▶ _Data to process_:

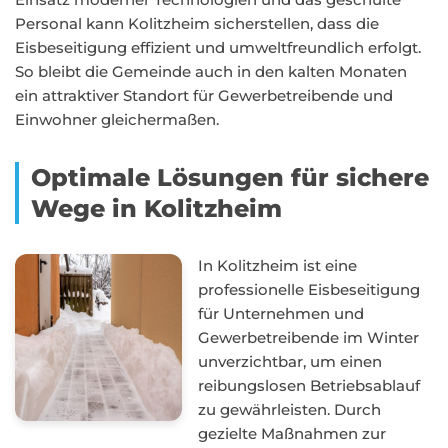
Personal kann Kolitzheim sicherstellen, dass die
Eisbeseitigung effizient und umweltfreundlich erfolgt.
So bleibt die Gemeinde auch in den kalten Monaten
ein attraktiver Standort für Gewerbetreibende und
Einwohner gleichermaßen.
Optimale Lösungen für sichere
Wege in Kolitzheim
In Kolitzheim ist eine
professionelle Eisbeseitigung
für Unternehmen und
Gewerbetreibende im Winter
unverzichtbar, um einen
reibungslosen Betriebsablauf
zu gewährleisten. Durch
gezielte Maßnahmen zur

▶ _Prompt_: Would you please print out all the records above exactly, minus any pictures?

▶ _Solution_:
Personal kann Kolitzheim sicherstellen, dass die
Eisbeseitigung effizient und umweltfreundlich erfolgt.
So bleibt die Gemeinde auch in den kalten Monaten
ein attraktiver Standort für Gewerbetreibende und
Einwohner gleichermaßen.
Optimale Lösungen für sichere
Wege in Kolitzheim
In Kolitzheim ist eine
professionelle Eisbeseitigung
für Unternehmen und
Gewerbetreibende im Winter
unverzichtbar, um einen
reibungslosen Betriebsablauf
zu gewährleisten. Durch
gezielte Maßnahmen zur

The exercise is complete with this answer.